* [TASK REQUIREMENTS]: Copy the entries word for word, beginning at the line that contains "scientific name: Cotinus obovatus" and stopping after the line that contains "name author: Mickel".

* [RAW RECORDS]:
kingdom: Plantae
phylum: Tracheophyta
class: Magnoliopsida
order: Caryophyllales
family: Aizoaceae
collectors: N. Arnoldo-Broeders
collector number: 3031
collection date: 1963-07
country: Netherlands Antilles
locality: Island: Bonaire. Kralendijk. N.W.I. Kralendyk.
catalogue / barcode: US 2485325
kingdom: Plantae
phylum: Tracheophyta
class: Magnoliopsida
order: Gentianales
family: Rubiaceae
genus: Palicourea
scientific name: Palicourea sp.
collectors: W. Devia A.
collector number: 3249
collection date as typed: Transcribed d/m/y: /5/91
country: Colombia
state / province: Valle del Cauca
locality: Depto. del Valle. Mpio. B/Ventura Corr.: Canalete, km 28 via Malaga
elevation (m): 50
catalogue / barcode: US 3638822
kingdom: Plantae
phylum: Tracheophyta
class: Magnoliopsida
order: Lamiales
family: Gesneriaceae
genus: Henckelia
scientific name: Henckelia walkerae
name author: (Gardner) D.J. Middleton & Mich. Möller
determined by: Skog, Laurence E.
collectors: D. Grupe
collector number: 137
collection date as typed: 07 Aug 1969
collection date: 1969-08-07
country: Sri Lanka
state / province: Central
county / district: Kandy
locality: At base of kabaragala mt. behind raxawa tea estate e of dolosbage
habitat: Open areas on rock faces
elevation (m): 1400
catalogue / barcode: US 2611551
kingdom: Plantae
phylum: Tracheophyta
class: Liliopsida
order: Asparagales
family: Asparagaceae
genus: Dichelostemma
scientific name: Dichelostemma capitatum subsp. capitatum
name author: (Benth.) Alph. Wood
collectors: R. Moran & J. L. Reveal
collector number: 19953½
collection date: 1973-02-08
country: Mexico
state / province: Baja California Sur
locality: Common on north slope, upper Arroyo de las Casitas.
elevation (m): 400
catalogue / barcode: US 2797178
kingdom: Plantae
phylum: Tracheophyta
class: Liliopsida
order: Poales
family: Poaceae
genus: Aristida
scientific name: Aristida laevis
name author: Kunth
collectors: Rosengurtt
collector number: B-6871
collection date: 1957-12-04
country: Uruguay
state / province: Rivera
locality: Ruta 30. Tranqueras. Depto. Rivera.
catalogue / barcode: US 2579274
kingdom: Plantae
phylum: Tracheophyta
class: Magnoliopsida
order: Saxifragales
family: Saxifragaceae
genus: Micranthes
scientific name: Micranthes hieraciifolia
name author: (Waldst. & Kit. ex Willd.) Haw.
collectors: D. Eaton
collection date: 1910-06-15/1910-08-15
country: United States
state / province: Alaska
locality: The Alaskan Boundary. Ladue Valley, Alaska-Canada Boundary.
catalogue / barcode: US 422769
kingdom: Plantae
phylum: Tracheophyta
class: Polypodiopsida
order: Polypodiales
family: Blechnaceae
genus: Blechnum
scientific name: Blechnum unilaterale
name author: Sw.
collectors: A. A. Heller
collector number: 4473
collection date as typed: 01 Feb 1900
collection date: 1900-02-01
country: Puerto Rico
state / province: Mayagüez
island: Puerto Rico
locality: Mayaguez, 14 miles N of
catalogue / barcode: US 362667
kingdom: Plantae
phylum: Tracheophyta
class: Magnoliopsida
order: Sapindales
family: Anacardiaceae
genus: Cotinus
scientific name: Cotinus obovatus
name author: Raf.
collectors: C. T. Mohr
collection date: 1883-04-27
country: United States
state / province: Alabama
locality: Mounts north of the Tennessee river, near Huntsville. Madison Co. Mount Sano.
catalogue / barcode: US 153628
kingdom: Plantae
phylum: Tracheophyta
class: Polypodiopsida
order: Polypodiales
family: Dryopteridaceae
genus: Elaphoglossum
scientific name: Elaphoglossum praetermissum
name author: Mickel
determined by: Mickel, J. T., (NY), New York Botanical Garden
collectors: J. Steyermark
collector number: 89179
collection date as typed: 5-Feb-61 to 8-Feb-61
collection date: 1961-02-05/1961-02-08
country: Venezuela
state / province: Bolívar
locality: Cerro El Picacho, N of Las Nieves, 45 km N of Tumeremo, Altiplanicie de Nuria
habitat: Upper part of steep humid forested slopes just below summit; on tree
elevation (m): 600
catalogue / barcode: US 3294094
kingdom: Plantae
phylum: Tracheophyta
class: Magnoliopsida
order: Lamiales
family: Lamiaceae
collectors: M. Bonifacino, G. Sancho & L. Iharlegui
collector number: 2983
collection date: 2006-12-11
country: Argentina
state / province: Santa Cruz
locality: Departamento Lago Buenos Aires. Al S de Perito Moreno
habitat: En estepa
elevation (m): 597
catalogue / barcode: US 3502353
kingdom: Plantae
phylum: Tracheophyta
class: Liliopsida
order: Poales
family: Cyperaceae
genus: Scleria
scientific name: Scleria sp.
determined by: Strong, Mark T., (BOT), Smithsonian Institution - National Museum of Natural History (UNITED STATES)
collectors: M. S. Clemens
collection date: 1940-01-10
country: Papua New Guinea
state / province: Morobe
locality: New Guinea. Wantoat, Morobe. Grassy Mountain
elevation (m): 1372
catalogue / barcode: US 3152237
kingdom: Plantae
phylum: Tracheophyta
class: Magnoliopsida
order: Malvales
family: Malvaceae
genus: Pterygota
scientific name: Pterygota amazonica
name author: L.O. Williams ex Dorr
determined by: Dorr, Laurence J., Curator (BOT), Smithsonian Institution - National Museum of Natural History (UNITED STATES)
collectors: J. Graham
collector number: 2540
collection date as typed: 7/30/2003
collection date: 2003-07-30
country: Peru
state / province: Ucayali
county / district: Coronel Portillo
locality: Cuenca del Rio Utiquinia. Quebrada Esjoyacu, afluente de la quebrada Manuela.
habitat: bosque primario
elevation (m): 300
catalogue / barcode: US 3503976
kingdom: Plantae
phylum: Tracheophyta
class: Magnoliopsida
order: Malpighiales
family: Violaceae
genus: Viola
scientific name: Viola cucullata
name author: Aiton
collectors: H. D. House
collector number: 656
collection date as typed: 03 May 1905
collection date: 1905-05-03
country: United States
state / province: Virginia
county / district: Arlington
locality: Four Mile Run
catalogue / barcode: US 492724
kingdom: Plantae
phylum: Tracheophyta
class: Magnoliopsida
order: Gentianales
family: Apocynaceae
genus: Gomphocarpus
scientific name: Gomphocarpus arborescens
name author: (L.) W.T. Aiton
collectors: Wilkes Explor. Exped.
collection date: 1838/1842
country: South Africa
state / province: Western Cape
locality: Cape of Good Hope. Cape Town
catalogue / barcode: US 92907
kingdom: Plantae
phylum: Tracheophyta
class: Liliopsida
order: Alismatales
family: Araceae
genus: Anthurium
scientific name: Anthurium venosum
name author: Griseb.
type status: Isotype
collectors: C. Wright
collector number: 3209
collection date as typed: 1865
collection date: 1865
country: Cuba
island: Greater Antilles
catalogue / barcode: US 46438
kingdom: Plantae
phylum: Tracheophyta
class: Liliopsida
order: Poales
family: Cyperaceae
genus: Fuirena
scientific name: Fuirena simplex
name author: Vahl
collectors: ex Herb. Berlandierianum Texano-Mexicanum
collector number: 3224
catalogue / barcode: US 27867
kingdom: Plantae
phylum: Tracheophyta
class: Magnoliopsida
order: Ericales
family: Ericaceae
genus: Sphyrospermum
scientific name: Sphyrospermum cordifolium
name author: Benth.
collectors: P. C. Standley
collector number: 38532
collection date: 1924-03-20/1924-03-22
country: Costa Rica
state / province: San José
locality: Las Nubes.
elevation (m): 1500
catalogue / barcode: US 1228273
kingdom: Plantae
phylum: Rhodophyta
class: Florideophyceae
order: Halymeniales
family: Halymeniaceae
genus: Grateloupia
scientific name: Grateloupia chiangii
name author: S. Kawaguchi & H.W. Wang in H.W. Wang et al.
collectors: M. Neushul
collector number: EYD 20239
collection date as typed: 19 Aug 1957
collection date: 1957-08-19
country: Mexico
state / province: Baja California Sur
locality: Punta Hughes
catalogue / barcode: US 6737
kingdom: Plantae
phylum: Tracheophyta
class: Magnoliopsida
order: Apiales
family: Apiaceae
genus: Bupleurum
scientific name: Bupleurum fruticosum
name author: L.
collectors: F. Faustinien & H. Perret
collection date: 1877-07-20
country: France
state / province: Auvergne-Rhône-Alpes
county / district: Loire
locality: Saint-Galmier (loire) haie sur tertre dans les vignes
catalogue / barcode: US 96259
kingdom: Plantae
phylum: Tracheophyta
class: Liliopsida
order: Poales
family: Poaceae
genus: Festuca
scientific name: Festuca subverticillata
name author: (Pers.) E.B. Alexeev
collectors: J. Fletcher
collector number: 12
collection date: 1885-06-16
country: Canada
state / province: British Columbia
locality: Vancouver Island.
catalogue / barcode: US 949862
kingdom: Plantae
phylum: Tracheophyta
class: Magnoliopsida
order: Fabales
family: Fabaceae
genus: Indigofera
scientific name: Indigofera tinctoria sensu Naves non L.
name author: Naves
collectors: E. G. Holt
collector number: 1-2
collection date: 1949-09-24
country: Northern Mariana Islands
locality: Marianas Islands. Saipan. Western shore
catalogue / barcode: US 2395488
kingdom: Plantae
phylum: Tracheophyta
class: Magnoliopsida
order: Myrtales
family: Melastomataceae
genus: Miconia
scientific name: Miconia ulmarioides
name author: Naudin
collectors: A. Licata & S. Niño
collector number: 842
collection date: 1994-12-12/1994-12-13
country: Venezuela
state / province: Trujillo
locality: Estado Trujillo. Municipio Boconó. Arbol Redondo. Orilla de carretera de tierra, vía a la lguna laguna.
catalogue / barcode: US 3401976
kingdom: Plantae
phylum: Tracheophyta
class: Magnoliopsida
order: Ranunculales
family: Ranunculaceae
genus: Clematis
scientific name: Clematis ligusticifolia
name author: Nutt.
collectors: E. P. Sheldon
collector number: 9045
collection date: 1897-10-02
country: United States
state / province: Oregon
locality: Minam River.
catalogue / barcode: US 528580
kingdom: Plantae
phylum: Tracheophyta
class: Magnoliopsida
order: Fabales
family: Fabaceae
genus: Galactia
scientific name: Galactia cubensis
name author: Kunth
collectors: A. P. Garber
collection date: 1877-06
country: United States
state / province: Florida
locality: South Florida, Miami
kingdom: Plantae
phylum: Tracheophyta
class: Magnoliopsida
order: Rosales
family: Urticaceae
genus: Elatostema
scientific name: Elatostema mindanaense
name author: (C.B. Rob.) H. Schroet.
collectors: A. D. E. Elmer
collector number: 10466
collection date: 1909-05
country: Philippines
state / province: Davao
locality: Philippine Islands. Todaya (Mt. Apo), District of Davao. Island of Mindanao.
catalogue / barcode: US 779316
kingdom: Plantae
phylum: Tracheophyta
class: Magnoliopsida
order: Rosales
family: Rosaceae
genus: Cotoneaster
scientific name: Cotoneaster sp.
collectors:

* [TASK SOLUTION]:
scientific name: Cotinus obovatus
name author: Raf.
collectors: C. T. Mohr
collection date: 1883-04-27
country: United States
state / province: Alabama
locality: Mounts north of the Tennessee river, near Huntsville. Madison Co. Mount Sano.
catalogue / barcode: US 153628
kingdom: Plantae
phylum: Tracheophyta
class: Polypodiopsida
order: Polypodiales
family: Dryopteridaceae
genus: Elaphoglossum
scientific name: Elaphoglossum praetermissum
name author: Mickel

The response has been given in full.